Originally published in 1939
Some of this information may no longer be current and in that case is presented for historical interest only.

Edited by GET NJ, COPYRIGHT 2003

Tour 10
Hill and Mountain Country – New Village

NEW VILLAGE, 56.6 miles (370 alt., 373 pop.), is an industrial frontier settled in 1899 to house workers at the then projected Edison Cement plant. Left of the settlement is the plant quarry, a deep cut in the striated brown-gray earth. Little dump cars burrow in and out of the pit on company trackage with limestone rocks for the big crushers.

A stretch of road at 57.6 miles is introduced by a sign announcing that this was the first section of concrete highway built in New Jersey. The construction dates back to 1912, and does not seem to have been repaired much since. Cement dominates this neck of the Delaware country, only 12 miles south of Portland, Pa. At odd intervals mounds of earth along the roadside reveal the grass-grown brick interiors of old limekilns.

With Scotts Mt. to the east the highway between here and Phillipsburg is straight as a ruler, and the views north of the mountains are very striking.

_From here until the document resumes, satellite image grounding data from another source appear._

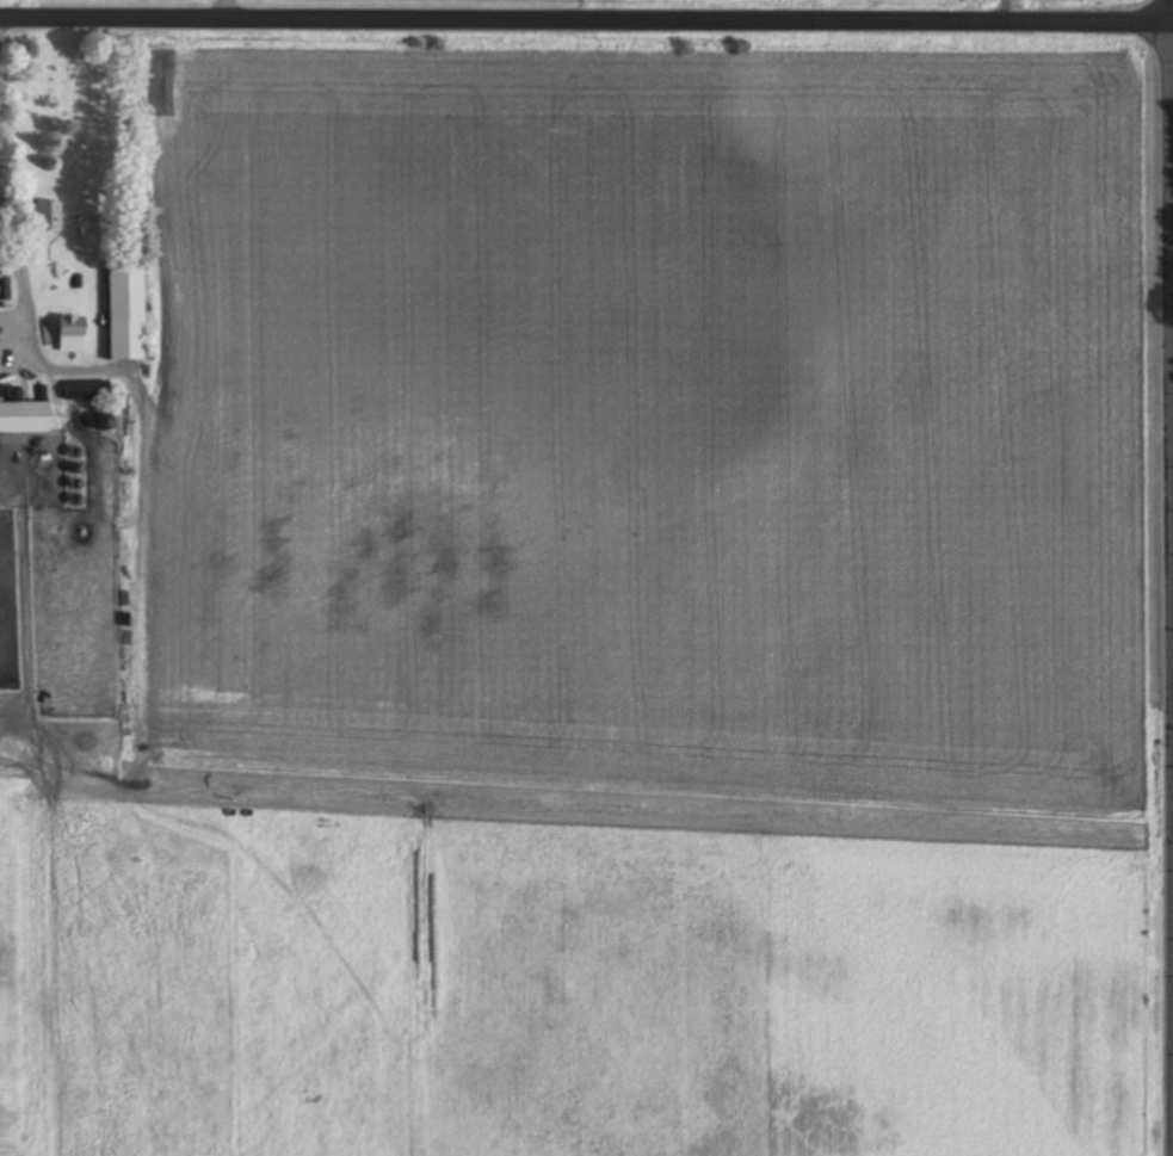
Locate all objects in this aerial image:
road: (586, 20)
building: (52, 215)
building: (5, 287)
building: (129, 311)
building: (73, 333)
building: (26, 416)
crop: (611, 611)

At 61.3 miles is the big INGERSOLL-RAND PLANT (L), manufacturing jack-hammers and pneumatic tools. The plant, housed in 30 buildings with 1,250,000 feet of floor space, employs 3,000 workers. Just ahead, over a high ridge (L), are the workers' homes of INGERSOLL HEIGHTS, a flat line of pillbox houses forming first notices of the nearness of Phillipsburg.